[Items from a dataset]
• • •
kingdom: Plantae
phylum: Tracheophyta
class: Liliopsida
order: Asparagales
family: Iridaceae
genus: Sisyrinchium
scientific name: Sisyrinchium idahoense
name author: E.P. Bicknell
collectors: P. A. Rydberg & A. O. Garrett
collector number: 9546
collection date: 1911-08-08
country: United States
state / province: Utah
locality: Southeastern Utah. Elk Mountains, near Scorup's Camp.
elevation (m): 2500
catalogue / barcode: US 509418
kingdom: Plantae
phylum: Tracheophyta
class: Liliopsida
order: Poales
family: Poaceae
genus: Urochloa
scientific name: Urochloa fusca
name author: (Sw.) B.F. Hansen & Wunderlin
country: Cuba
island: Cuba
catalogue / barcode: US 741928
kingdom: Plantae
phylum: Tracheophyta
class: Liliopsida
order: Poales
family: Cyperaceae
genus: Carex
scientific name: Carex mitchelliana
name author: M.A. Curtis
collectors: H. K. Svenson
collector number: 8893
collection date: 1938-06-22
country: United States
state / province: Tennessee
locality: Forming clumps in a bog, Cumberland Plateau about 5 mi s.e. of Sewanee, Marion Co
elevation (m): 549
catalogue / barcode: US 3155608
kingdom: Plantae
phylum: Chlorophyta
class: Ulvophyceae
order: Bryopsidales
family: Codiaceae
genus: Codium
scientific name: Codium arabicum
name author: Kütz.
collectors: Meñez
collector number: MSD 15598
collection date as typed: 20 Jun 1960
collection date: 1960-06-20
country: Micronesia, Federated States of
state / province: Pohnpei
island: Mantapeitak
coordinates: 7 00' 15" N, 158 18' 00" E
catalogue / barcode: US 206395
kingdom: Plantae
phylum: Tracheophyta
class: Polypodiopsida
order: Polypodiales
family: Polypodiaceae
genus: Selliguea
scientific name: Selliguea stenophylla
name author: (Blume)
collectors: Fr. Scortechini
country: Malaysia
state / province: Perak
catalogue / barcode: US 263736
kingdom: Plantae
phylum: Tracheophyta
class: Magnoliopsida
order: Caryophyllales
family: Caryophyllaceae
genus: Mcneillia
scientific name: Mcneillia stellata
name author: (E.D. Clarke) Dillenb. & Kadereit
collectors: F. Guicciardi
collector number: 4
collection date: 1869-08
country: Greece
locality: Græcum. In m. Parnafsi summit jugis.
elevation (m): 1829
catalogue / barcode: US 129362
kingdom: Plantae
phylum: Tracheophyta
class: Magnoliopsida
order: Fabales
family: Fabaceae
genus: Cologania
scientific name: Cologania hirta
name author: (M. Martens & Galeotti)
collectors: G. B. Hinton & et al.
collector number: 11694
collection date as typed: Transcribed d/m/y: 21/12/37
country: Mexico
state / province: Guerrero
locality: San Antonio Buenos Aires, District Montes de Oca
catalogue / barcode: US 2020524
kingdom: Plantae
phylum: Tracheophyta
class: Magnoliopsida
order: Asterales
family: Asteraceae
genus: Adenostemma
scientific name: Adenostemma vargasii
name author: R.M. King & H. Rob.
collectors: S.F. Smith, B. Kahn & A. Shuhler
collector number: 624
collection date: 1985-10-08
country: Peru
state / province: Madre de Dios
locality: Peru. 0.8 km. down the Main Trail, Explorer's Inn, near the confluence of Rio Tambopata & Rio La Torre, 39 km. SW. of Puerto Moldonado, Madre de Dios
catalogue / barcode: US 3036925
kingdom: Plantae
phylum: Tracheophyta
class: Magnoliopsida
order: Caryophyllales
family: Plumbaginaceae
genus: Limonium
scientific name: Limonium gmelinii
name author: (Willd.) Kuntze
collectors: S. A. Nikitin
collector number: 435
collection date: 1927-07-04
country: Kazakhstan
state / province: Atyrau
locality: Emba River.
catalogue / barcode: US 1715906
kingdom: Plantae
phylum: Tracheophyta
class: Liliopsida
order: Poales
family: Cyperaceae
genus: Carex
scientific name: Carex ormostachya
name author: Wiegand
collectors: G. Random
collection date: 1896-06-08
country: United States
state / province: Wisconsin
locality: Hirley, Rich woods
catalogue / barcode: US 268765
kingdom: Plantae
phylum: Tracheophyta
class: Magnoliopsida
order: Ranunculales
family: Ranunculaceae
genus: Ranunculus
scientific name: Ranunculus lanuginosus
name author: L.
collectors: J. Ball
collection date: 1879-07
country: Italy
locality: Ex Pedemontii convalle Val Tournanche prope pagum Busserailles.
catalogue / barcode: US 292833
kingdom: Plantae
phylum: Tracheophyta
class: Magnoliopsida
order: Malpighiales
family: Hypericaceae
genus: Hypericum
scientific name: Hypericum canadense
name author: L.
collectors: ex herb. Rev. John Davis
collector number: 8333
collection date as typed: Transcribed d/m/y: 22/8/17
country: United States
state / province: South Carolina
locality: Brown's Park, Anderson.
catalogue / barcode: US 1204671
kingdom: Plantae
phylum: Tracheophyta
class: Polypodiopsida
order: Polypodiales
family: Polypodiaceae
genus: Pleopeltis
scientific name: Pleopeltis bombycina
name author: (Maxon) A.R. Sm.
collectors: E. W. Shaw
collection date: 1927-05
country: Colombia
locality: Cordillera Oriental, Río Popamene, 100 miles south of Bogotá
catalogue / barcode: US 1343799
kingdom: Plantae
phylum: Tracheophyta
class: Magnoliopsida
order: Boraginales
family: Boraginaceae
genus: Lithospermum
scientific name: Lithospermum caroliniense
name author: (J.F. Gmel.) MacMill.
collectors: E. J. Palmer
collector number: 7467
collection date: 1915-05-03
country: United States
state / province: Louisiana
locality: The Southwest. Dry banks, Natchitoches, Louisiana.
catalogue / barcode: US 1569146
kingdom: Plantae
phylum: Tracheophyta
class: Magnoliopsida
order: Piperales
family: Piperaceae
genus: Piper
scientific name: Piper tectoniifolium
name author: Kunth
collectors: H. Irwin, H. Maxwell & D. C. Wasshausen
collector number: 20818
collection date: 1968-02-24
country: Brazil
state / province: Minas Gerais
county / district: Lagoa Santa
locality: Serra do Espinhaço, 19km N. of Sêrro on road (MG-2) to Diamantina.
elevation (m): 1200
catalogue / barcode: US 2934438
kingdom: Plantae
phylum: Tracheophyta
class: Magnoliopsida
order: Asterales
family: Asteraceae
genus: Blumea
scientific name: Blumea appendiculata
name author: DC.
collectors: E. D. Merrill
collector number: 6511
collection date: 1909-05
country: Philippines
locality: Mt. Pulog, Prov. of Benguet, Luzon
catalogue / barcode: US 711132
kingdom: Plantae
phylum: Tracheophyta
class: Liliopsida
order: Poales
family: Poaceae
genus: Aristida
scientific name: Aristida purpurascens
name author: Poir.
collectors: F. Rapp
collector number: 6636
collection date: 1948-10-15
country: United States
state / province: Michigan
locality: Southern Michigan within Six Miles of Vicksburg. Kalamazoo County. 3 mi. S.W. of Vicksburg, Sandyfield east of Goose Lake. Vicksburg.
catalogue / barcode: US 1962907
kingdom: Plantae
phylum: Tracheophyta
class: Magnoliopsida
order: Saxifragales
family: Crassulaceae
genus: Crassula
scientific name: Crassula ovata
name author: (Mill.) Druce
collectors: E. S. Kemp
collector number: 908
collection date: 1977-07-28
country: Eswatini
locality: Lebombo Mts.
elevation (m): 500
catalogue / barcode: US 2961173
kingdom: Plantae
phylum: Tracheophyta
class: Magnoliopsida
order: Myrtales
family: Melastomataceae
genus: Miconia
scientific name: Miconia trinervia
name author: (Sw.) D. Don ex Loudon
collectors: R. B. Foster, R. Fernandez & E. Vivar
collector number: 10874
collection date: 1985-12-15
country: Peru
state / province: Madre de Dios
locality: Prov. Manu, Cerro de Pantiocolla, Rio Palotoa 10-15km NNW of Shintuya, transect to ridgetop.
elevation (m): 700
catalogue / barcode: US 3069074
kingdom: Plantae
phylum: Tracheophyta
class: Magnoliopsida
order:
• • •
Written exercise
Rewrite the lines from the first one through the line with "state / province: Utah", changing "collection date" to "date of collection" and leaving all else unchanged.

Reply to the task
kingdom: Plantae
phylum: Tracheophyta
class: Liliopsida
order: Asparagales
family: Iridaceae
genus: Sisyrinchium
scientific name: Sisyrinchium idahoense
name author: E.P. Bicknell
collectors: P. A. Rydberg & A. O. Garrett
collector number: 9546
date of collection: 1911-08-08
country: United States
state / province: Utah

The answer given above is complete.